The commentator, scientist and musician Damian Counsell who runs a blog called Pootergeek has come up with one of the best lines I’ve seen regarding the increasingly and justifiably hated ‘hate crime’ laws.

He said:

“Hate crime” laws do nothing to reduce the sum of human hatred, but they always reduce the sum of human freedom.

He was speaking in the context of the appalling situation where ‘hate crime’ laws are being used by the Police Service of Northern Ireland against a lesbian feminist to harass her for speaking out against the Cult of Trans and those who make excuses for paedophiles. Mr Counsell is 100% correct with regards to the impact of ‘hate crime’ laws in the UK. They have done nothing to stop people hating one another but they have reduced the freedom of Britons immensely and have helped to prevent Britons from speaking about issues that often desperately need to be aired.

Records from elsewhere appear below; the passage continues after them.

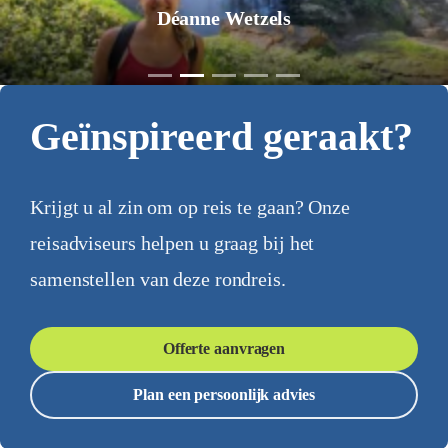
Déanne Wetzels
Geïnspireerd geraakt?
Krijgt u al zin om op reis te gaan? Onze
reisadviseurs helpen u graag bij het
samenstellen van deze rondreis.
Offerte aanvragen
Plan een persoonlijk advies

4 Comments on "Quote of the day 25th October 2021 – Hate laws that don’t reduce hate."

  1. Hate laws only result in smoldering resentment and don’t actually prevent any crime. They do however bring 1984 nearer every day which is probably the object of the exercise.

    • Fahrenheit211 | October 25, 2021 at 3:46 pm |

      Hate speech laws don’t reduce hate they just push the expression of it into dark corners either in real life or online. They are an enemy of free debate and indeed freedom itself as we can see from the use of ‘hate speech’ laws and similar legislation by trans activists to suppress debate. I’m with Churchill in that I’d rather see jaw jaw than war war and we need debate,even if these debates are difficult or contain stuff that people find offensive in order to get through problems. There was an interesting Muslim commentator recently who said that non Muslims should not be excluded from debates about Islam, which is something that I agree with.

  2. Not forgetting that the Plods are very fond of concocting “complaints” by “interpreting” these deliberately and very widely and badly drafted laws to go after soft targets who won’t riot or call them waaaycist, but are used to crush free expression and hammer any dissent.
    You’ve spoken to me about this and know how much I despise and mistrust the bastards. In Scotland this would be considered a “hate crime” under Ayatollah Humza McYousaf’s new law and the truly disgusting and wholly misleadingly named “Online Harms Bill” will codify oppressive censorship and encourage the Plods even further, to go after “dissenters”.
    If this is supposed to be a posthumous “legacy” to the tragically murdered David Ames’s, then I cannot think of a worse legacy in his name.
    I’m a lifelong REAL Conservative, but this shower’o’shite have drifted so far they may as well be sitting with Starmer’s Communists as you can barely get a cigarette paper between them when it comes to stealing our freedoms and trashing our rights and ownership rights.
    It’s reached a stage where unless there’s a credible conservative Independent, I will be staying at home for future elections. There’s no point voting for a Hobson’s Choice anymore.

    • Fahrenheit211 | October 26, 2021 at 3:24 pm |

      Like you I wonder where the complaint initially came from. I also agree that the ‘Harms’ bill could end up as a censors charter. I’m also highly disappointed at how the Tories have turned out, I feel like that Orwell quote from the end of Animal Farm when looking at the Tories and Labour. The problem with staying at home and not voting is that you get something worse than what you might have got had you voted. After all it was the Apathy Party that helped Sadiq Khan over the line in the last London mayoral elections.